示例#1
0
def add_landmark(dom: EasyXmlTree, textf: str, landmarks: list) -> None:
    """
	Adds an item to landmark list with appropriate details.

	INPUTS:
	dom: EasyXmlTree representation of the file we are indexing in ToC
	textf: path to the file
	landmarks: the list of landmark items we are building

	OUTPUTS:
	None
	"""

    epub_type = ""
    sections = dom.xpath("//body/*[name() = 'section' or name() = 'article']")
    if not sections:
        raise se.InvalidInputException(
            "Couldn’t locate first [xhtml]<section>[/] or [xhtml]<article>[/]."
        )
    epub_type = sections[0].get_attr("epub:type")
    bodys = dom.xpath("//body")
    if not bodys:
        raise se.InvalidInputException("Couldn’t locate [xhtml]<body>[/].")

    if not epub_type:  # some productions don't have an epub:type in outermost section, so get it from body tag
        epub_type = bodys[0].get_attr("epub:type")
        if not epub_type:
            epub_type = ""

    if epub_type in ["frontmatter", "bodymatter", "backmatter"]:
        return  # if epub_type is ONLY frontmatter, bodymatter, backmatter, we don't want this as a landmark

    # We may wind up with a (front|body|back)matter semantic in epub_type, remove it here since we add it to the landmark later
    epub_type = regex.sub(r"(front|body|back)matter\s*", "", epub_type)

    landmark = TocItem()
    if epub_type:
        landmark.epub_type = epub_type
        landmark.file_link = textf
        landmark.place = get_place(bodys[0])
        if epub_type == "halftitlepage":
            landmark.title = "Half Title"
        else:
            landmark.title = dom.xpath(
                "//head/title/text()",
                True)  # Use the page title as the landmark entry title.
            if landmark.title is None:
                # This is a bit desperate, use this only if there's no proper <title> tag in file.
                landmark.title = landmark.epub_type.capitalize()
        landmarks.append(landmark)
def process_headings(dom: EasyXmlTree, textf: str, toc_list: list,
                     nest_under_halftitle: bool, single_file: bool):
    """
	Find headings in current file and extract title data
	into items added to toc_list.

	INPUTS:
	dom: an EasyXmlTree representation of the current file
	textf: the path to the file
	toc_list: the list of ToC items we are building
	nest_under_halftitle: does this item need to be nested?
	single_file: is there only a single content item in the production?

	OUTPUTS:
	None
	"""

    body = dom.xpath("//body")
    place = Position.NONE
    if body:
        place = get_place(body[0])
    else:
        raise se.InvalidInputException("Couldn't locate body node")

    is_toplevel = True

    # Find all the hgroups and h1, h2 etc headings.
    heads = dom.xpath("//hgroup | //h1 | //h2 | //h3 | //h4 | //h5 | //h6")

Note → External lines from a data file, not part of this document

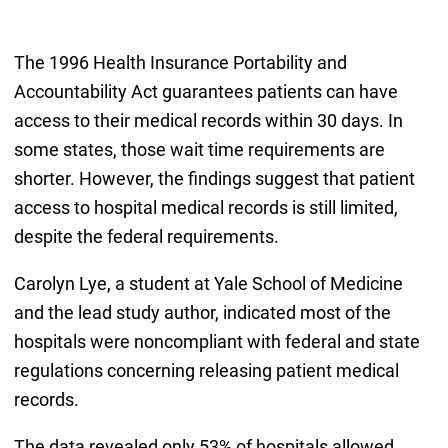
The 1996 Health Insurance Portability and
Accountability Act guarantees patients can have
access to their medical records within 30 days. In
some states, those wait time requirements are
shorter. However, the findings suggest that patient
access to hospital medical records is still limited,
despite the federal requirements.
Carolyn Lye, a student at Yale School of Medicine
and the lead study author, indicated most of the
hospitals were noncompliant with federal and state
regulations concerning releasing patient medical
records.
The data revealed only 53% of hospitals allowed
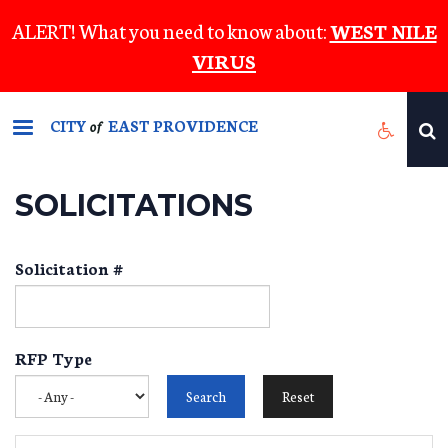
Skip
ALERT! What you need to know about:
WEST NILE
to
VIRUS
main
content
CITY
EAST PROVIDENCE
of
SOLICITATIONS
Solicitation #
RFP Type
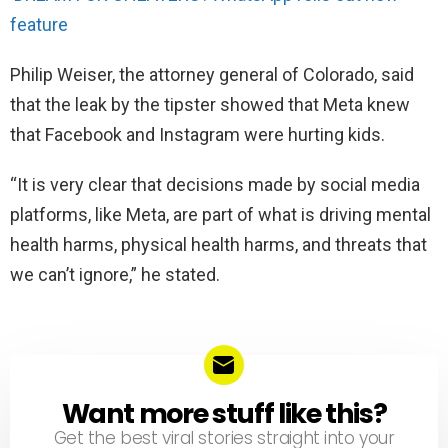
feature
Philip Weiser, the attorney general of Colorado, said
that the leak by the tipster showed that Meta knew
that Facebook and Instagram were hurting kids.
“It is very clear that decisions made by social media
platforms, like Meta, are part of what is driving mental
health harms, physical health harms, and threats that
we can’t ignore,” he stated.
Want more stuff like this?
NEWSLETTER
Get the best viral stories straight into your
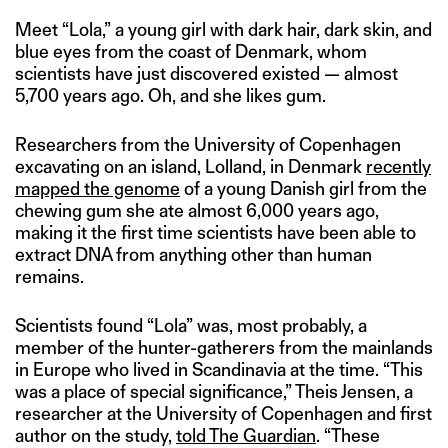
Meet “Lola,” a young girl with dark hair, dark skin, and
blue eyes from the coast of Denmark, whom
scientists have just discovered existed — almost
5,700 years ago. Oh, and she likes gum.
Researchers from the University of Copenhagen
excavating on an island, Lolland, in Denmark
recently
mapped the genome
of a young Danish girl from the
chewing gum she ate almost 6,000 years ago,
making it the first time scientists have been able to
extract DNA from anything other than human
remains.
Scientists found “Lola” was, most probably, a
member of the hunter-gatherers from the mainlands
in Europe who lived in Scandinavia at the time. “This
was a place of special significance,” Theis Jensen, a
researcher at the University of Copenhagen and first
author on the study,
told The Guardian
. “These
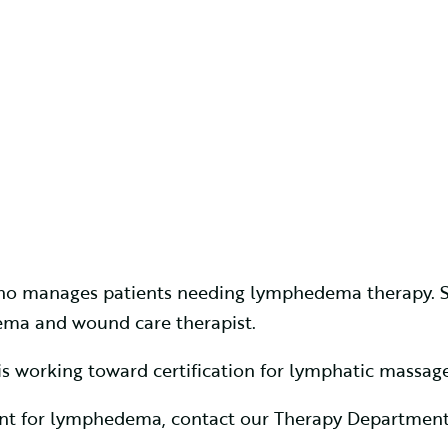
 who manages patients needing lymphedema therapy. Sh
dema and wound care therapist.
s working toward certification for lymphatic massage
ment for lymphedema, contact our Therapy Department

    # special treatment where we can't find any header or hgroups
    if not heads:  # May be a dedication or an epigraph, with no heading tag.
        if single_file and nest_under_halftitle:
            # There's a halftitle, but only this one content file with no subsections,
            # so leave out of ToC because the Toc will link to the halftitle.
            return
        special_item = TocItem()
        # Need to determine level depth.
        # We don't have a heading, so get first content item
        content_item = dom.xpath("//p | //header | //img")
        if content_item is not None:
            parents = content_item[0].xpath(
                "./ancestor::*[name() = 'section' or name() = 'article']")
            special_item.level = len(parents)
            if special_item.level == 0:
                special_item.level = 1
        if nest_under_halftitle:
            special_item.level += 1
        special_item.title = dom.xpath(
            "//head/title/text()",
            True)  # Use the page title as the ToC entry title.
        if special_item.title is None:
            special_item.title = "NO TITLE"
        special_item.file_link = textf
        toc_list.append(special_item)
        return

    for heading in heads:
        # don't process a heading separately if it's within a hgroup
        if heading.parent.tag == "hgroup":
            continue  # skip it

        if place == Position.BODY:
            toc_item = process_a_heading(heading, textf, is_toplevel,
                                         single_file)
        else:
            # if it's not a bodymatter item we don't care about whether it's single_file
            toc_item = process_a_heading(heading, textf, is_toplevel, False)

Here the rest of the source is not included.